The conference will bring together scientists, developers, and professionals to present their work, meet colleagues, discuss new ideas, and build collaboration between university, research center, and commercial sector research groups. The technical program will include oral sessions, keynotes by renowned speakers, and demonstrations of latest research on a wide range of topics positioned at the forefront of science and engineering in speech technology and human-computer dialogue.
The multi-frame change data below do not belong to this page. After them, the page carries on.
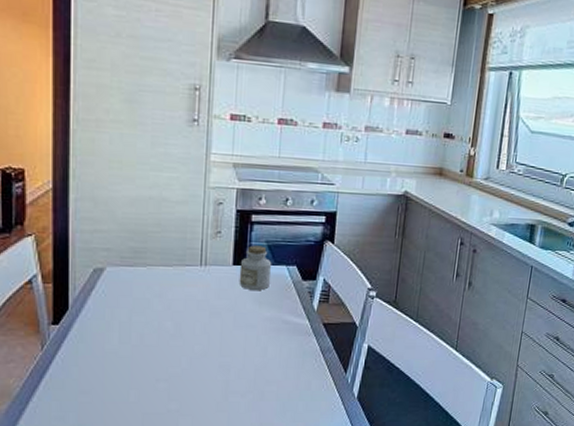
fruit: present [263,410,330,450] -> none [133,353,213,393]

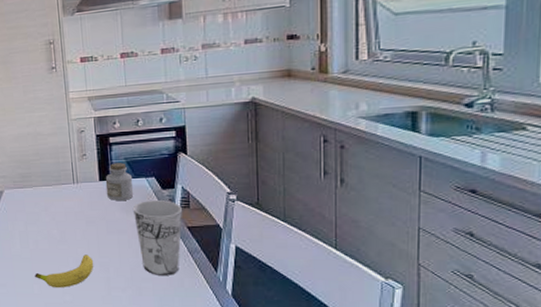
fruit: none [133,353,213,393] -> present [35,255,94,287]
cup: none [267,292,320,377] -> present [132,200,182,275]

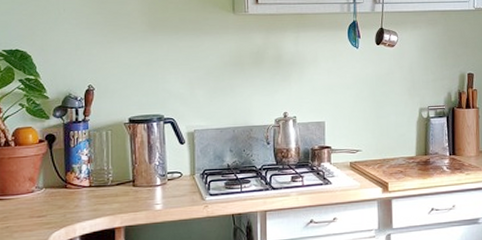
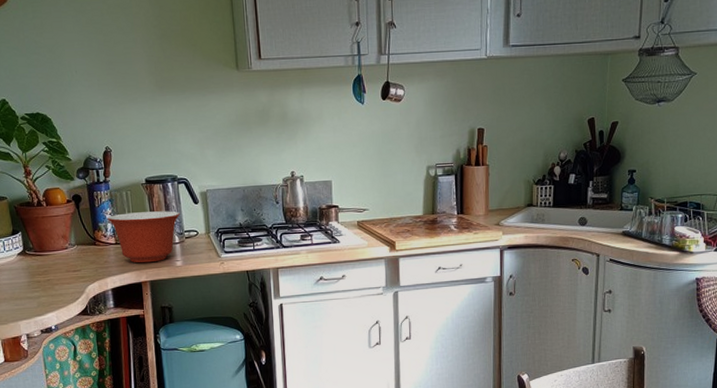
mixing bowl: none [83,151,165,207] -> present [107,211,181,263]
The past editions of the “SpeD” conference series were sponsored by IEEE and EURASIP (technical sponsors), the proceedings being indexed by the IEEE Xplore® Digital Library, Scopus, and the Web of Science Conference Proceedings Citation Index (the WoS indexing process has not been finalized for the previous 2023 edition). This year, papers accepted and presented during the conference will also be submitted for inclusion into IEEE Xplore, subject to meeting IEEE Xplore’s scope and quality requirements, and will be sent for indexing in Web of Science.

Joint event

This year, the Language Data Space (LDS)  Workshop organised by the Research Institute for Artificial Intelligence “Mihai Drăgănescu”, Romanian Academy, will be co-located with “SpeD”.

Main Topics

  • Self-Supervised and Generative Models for Speech Representation
  • Robust Spoken Language Recognition and Understanding
  • Efficient and Low-Resource Speech Recognition for Edge and Embedded Systems
  • Neural Text-to-Speech (TTS) and Expressive Speech Synthesis
  • End-to-End Speech-to-Speech Translation and Multimodal Language Models
  • Speaker Recognition, Diarization, and Adaptive Speaker Embeddings
  • Conversational Search, Spoken Document Understanding, and Retrieval-Augmented Generation (RAG)
  • Paralinguistic Speech Processing and Emotion Recognition in the Wild
  • Speech Enhancement, Dereverberation, and Noise-Robust Processing
  • AI-driven Speech Technology: Large-Scale Models and Fine-Tuning Strategies
  • Conversational AI, Large Language Models, and Multimodal Dialogue Systems
  • Speech Forensics, Deepfake Detection, and Synthetic Speech Analysis
  • Clinical Speech Processing for Health, Well-being, and Cognitive Assessment
  • Multilingual and Low-Resource Speech Data Collection, Annotation, and Benchmarking
  • Human-Centric Speech Interfaces: UX, Personalization, and Ethical Design
  • Voice AI for Smart Environments, Assistive Tech, and Wearable Devices
  • Speech Pathology, Augmentative Communication, and AI-Driven Therapy
  • Bias, Fairness, and Ethical Considerations in Speech AI Deployment
  • Next-Gen Speech and Speaker Recognition: Continual Learning and Adaptation
  • Multimodal and Audio-Visual Speech Processing with Foundation Models
  • Cross-Modal Information Retrieval and Multisensory AI
  • Advanced Audio Signal Processing for Spatial and 3D Audio Applications
  • AI-Powered Human-Robot Interaction and Conversational Embodied Agents
  • Efficient, Scalable, and Sustainable Deep Learning for Speech Processing

Additional Topics in NLP and Multimodal Processing

  • Text Summarization and Abstractive Generation
  • Language Modeling and Pre-trained Architectures (e.g., Transformers)
  • Automatic Question Answering and Knowledge Extraction
  • Cross-lingual and Multilingual Natural Language Processing Applications
  • NLP for Social Media and Online Communication
  • NLP for Code and Programming Language Understanding
  • NLP in Virtual and Augmented Reality Applications
  • NLP for Low-Resource Languages
  • Bias Detection and Fairness in NLP Systems
  • Explainability and Interpretability in NLP Models
  • Speech-to-Image and Image-to-Text Systems
  • Event Detection and Narrative Understanding
  • Spoken and Written Language Alignment Models
  • Multimodal Emotion Recognition and Analysis
  • Human-like Emotion Generation in Multimodal AI Systems
  • Gesture and Gaze Integration in Multimodal Systems
  • End-to-End Multimodal Dialogue Systems
  • Multimodal Data Fusion Techniques
  • Real-Time Multimodal Interaction Systems

Schedule (provisional)

  • Paper submission (5 – 6 pages, IEEE format): June 2, 2025.
  • Notification of acceptance and reviewers’ comments: August 15, 2025.
  • Submission of final papers: September 5, 2025.
  • Conference: October 19-22, 2025.